By Oliver Conway
The flu outbreak of 1918 killed an estimated 50 million people
Survivors of the devastating 1918 influenza pandemic are still protected from the virus, according to researchers in the US.
American scientists found that people who lived through the outbreak can still produce antibodies that kill the deadly strain of the H1N1 flu.
The study, published in the journal Nature, could help develop emergency treatments for future outbreaks.
The Spanish flu outbreak of 1918 killed an estimated 50 million people.
Some experts say it was the most devastating epidemic in history, affecting even healthy adults.
Scientists do not fully understand why it was so lethal - but they fear a new pandemic, once again triggered by bird flu, could be just as deadly.
But now researchers have come up with a new way of tackling such an outbreak.
They studied 32 people who lived through the 1918 flu, and found all still had antibodies in their blood to destroy the virus.
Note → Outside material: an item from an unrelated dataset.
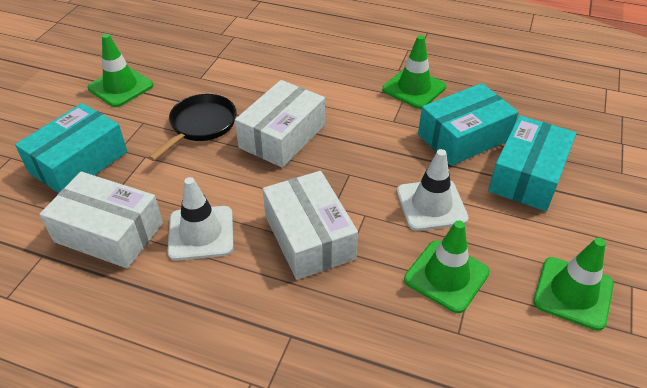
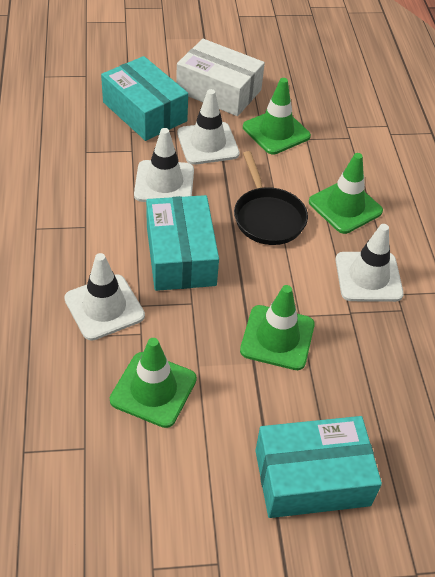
white box: 3 -> 1
white traffic cone: 2 -> 4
Some of the volunteers - aged from 91 to 101 - even had the cells which produce the antibodies.
The researchers used the antibodies to cure infected mice - showing, they said, that 90 years on, the survivors of the epidemic were still protected.
The antibodies were particularly powerful - so that only a small amount was needed to kill off the virus.
Dr James Crowe, of Vanderbilt University, who helped lead the study, said similar antibodies could be developed to destroy new strains of bird flu.